Background: Maternal smoking has repeatedly been associated with increased infant mortality rates. No study has investigated whether smoking cessation influences the risk of infant death. This study estimates infant mortality after the second pregnancy in relation to smoking behavior in both the first and the second pregnancy.
Methods: We used the Swedish Medical Birth Register to identify women who delivered their first and second singleton infants during 1983-2002. Maternal smoking during the 2 pregnancies was categorized into (1) never smoker, (2) quitter, (3) starter, and (4) persistent smoker. In the second pregnancy, 555,046 live births (of at least 22 completed gestational weeks) were followed for infant death within 1 year. Cox regression was used to estimate hazard ratios (HRs) with 95% confidence intervals (CIs).

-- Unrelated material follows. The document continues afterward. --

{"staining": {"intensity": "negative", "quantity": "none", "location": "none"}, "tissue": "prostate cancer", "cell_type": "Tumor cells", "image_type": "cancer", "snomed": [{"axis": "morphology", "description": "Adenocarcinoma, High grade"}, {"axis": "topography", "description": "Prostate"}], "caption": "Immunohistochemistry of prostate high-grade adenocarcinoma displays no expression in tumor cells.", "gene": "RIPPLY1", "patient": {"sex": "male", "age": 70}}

Results: Compared with infants born to never smokers, the HR (95% CI) of infant mortality in the second pregnancy was 2.0 (1.7-2.4) among infants born to persistently heavy smokers, whereas among women who stopped smoking in the second pregnancy, the HRs were 1.4 (1.0-2.0) among those who had been heavy smokers in the first pregnancy, and 1.0 (0.8-1.2) among those who had been light smokers. The association of smoking during pregnancy with infant mortality was modified by infant's age, and was strongest at 4-15 weeks after birth. The smoking effect on neonatal mortality, but not postneonatal mortality, was mediated by gestational age.
Conclusions: Smoking cessation reduced the risk of infant death. The smoking-related risk of neonatal mortality appears to be mediated by smoking effects on gestational age, a factor that only partly explains the association between smoking and postneonatal mortality.